In January 2010, I started coughing again. The CT scan showed it was still there or had come back.

My lung was all damaged from the treatments, so it was a bit harder to see. I was told by the oncologist that things weren’t going well and that I would be lucky to make it to Christmas and to do all those things I wanted to do. So, I decided to redo my kitchen, relay the carpets and build myself a new deck. It all sounded radical, but through the cancer phone support group I was assured that it was ALL normal, phew! And I thought I had lost ALL my marbles.

In August 2010, I called Cancer Council ACT for help and support. I was offered one on one counselling sessions and referred to the Phone Support Group with people who were in the same boat - lung cancer. We felt like a family - sharing and supporting each other through thick and thin, some of them are no longer with us but they knew, we understood.

In that time my special friend bought a caravan and we decided we would go caravanning between the scans. When everything was ok, we’d head off again.

In 2011, my CT scan showed I had pleurisy, I had a pleurisies procedure. During that time, my father had a stroke, so while in hospital I would visit him. Sadly he passed away soon after, which was a difficult time.

During the journey I was very active exercising, lots of walking, riding a bike and searching for ways to keep well. I kept positive and determined for myself and others.

In 2012, we went on a Mediterranean cruise and towards the end I spent almost 3 months with my daughter in Perth.

Everything was going ok then in March 2013 I started having chest pains. I thought I had just been overdoing it, but it wasn’t going away and was getting stronger. My son took me to hospital. They did blood test and X-rays and found I had blood clots on my good lung.

I had another biopsy done and had to wait for three weeks for the results to be eligible for a new trial drug from Germany.

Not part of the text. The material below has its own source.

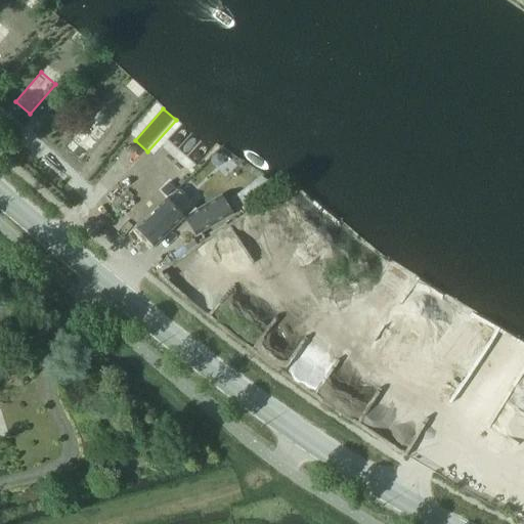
[(94,118),(69,147),(82,159),(107,130),(94,118)]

I thought I was going to die, so I started de-cluttering so my kids wouldn’t have to deal with the unrest I had to when my dad passed away. It was almost like a frenzy. I was on mission to make sure it would be simple for my kids.

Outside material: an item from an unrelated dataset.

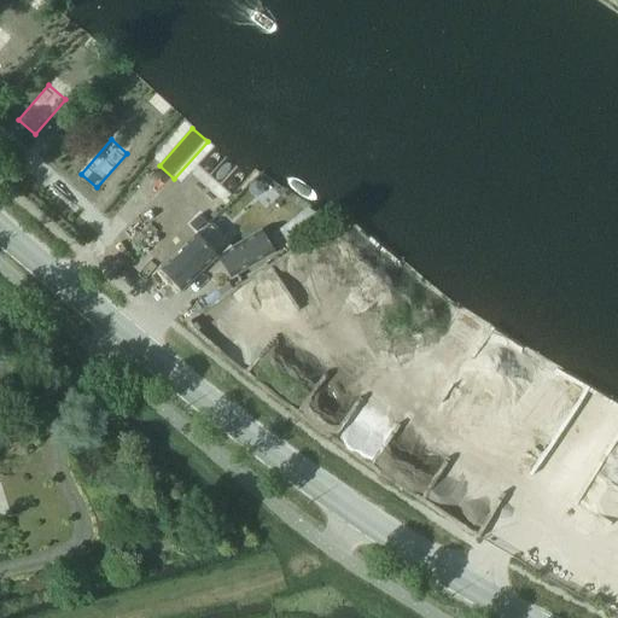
[(309,210),(283,231),(290,243),(326,221),(309,210)]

I was accepted for the drug trial and started medication. I felt better overnight and didn’t have to use the oxygen as much. I had a lot of anticipation about my first CT scan after this new medication. It was quite good – there had been a bit of a change. Although in August, I had another CT scan and the medication had stopped working. I was told that after this medication, there was nothing else I could be offered.

My oncologist decided to try the chemo treatment I had previously, and after 3 months (which ended in December) there was a great improvement.

However, the journey of knowing that my body was not what it was, my skin was not what it was and my hair was not what it was meant my thinking was quite different. I found it very challenging.

I remember thinking what now! What do I do now?! No more appointments and tests and dates to keep track of - I knew how to do that. But, what now?

With the help of my support group and facilitators at Cancer Council and the Lung Foundation the journey forward is rewarding. I was encouraged to pursue my interest and things I like to do including: going to the movies, short drives, train journeys and even a short trip in a hired motor home that I drove myself accompanied by my friends who towed a caravan.

Without my faith and help from my family, friends, Cancer Council ACT and the Lung Foundation, I just can’t imagine what it would have been like.

Today April 2016, I still have the 3 monthly CT scans. The phone group run by the Lung Foundation still meets fortnightly. We still support each other and at the same time have fun. There are lots of things I am unable to do. I had to come to terms with that, but I don’t give up. I always find a solution.

I believe that God has healed me. I wake up every morning to live.

I have shared my story with Cancer Council ACT as part of their 40th anniversary and QLD Lung Foundation Newsletter.

I would like to thank everyone that was part of my journey.